两组角膜中央图形形态的构成比分别为:儿童组圆形14%、椭圆形17%、对称蝴蝶结形29. 5%、非对称性蝴蝶结形32. 5%、不规则形7%;成人组圆形12. 5%、椭圆形15%、对称蝴蝶结形27. 5%、非对称性蝴蝶结形36%、不规则形9%。两组角膜中央图形形态均多见于蝴蝶结形，其次为椭圆形和圆形，而不规则形少见。

儿童组与成人组角膜散光轴位的比较

两组角膜散光轴位所占的比例分别为:儿童组循规性散光91%，逆规性散光2%，斜轴性散光7%;成人组循规性散光70. 3%，逆规性散光13. 7%，斜轴性散光16%。两组中角膜散光均以循规性散光为主，但成人组的斜轴性散光和逆规性散光多于儿童组。

SRI、SAI与年龄和屈光度的相关性分析

相关性分析结果显示，成人组SRI、SAI值与年龄有明显相关性(SRI: r = 0. 20，P = 0. 004; SAI:r = 0. 19，P = 0. 007)，而与屈光度不具有相关性(SRI: r = － 0. 08，P = 0. 285; SAI: r = － 0. 05，P = 0. 498);儿童组SRI、SAI值与年龄(SRI: r = 0. 03，P = 0. 805; SAI: r = － 0. 08，P = 0. 410)和屈光度(SRI: r = 0. 05，P = 0. 488; SAI: r = 0. 03，P = 0. 657)均无显著相关性。

讨论

角膜是眼屈光介质的重要组成部分，角膜的屈光力占眼总屈光力的3 /4，而角膜前表面又是产生屈光作用的主要部分，其细微的变化均可使眼的光学特性发生改变。因而角膜前表面的形态在维持视功能中起着非常重要的作用。计算机辅助的角膜地形图能够精确地反映整个角膜前表面形态和屈光分布的变化情况。因此，准确测定和了解角膜形态对于临床诊断和手术设计以及效果的评估是十分重要的^[1]。

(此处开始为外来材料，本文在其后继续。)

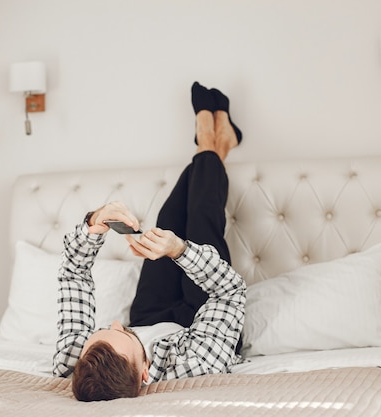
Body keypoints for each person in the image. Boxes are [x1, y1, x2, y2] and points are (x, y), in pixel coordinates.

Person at [52, 81, 246, 402]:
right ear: (145, 373)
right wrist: (180, 251)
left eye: (103, 329)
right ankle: (211, 140)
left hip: (150, 313)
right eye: (123, 332)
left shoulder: (76, 360)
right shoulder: (196, 361)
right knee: (201, 215)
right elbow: (230, 291)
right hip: (199, 323)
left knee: (171, 213)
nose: (115, 320)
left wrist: (93, 223)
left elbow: (73, 277)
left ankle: (214, 144)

计算机辅助角膜地形图分析系统原理是利用Placido盘投射系统将25 ~ 31个同心圆环从中心到周边均匀地投射到角膜表面上，每个环有256个点，因此整个角膜就有6400 ~ 8000个数据点进入分析系统，中心环直径可小至0. 4 mm，圆环几乎可覆盖整个角膜，使整个角膜均处于投射分析范围之内，投射角膜表面的环形图像通过计算机监测、调整和处理后再将分析结果以不同颜色的彩色图像以及数字化的结果显示出来，系统性和精确性地定量表达角膜形态、屈光分布等情况^[2]。

模拟角膜曲率读数(simulated keratometry reading，SimK)是计算机对所有子午线上的第6个到第8个圆环上各位点的角膜屈光力进行平滑处理和分析，显示两个互为正交的角膜曲率值读数及其所在的子午线，即陡峭子午线角膜屈光力(K₁)和平坦子午线角膜屈光力(K₂)。而minK是SimK计算得出的最小角膜屈光力的子午线及其数值。K₁轴位为最大角膜散光轴位。

一般情况下，角膜形态相对比较稳定，以维持正常的功能视力。随着眼睑的压力、时间、泪液张力、激素水平等机体生理功能周期性变化也会呈现细微周期性的波动。Dubbelman等^[3]认为角膜前表面形态会随着年龄的增长而发生变化。人类从出生到眼球发育成熟，眼轴的增长和角膜的变化是紧密相关的; 新生儿的角膜弯曲度较大，随着人眼的发育、眼轴的逐渐增长，角膜逐渐变扁平^[4]; 同时，角膜弯曲度因受到眼附属器等因素的影响也会发生改变。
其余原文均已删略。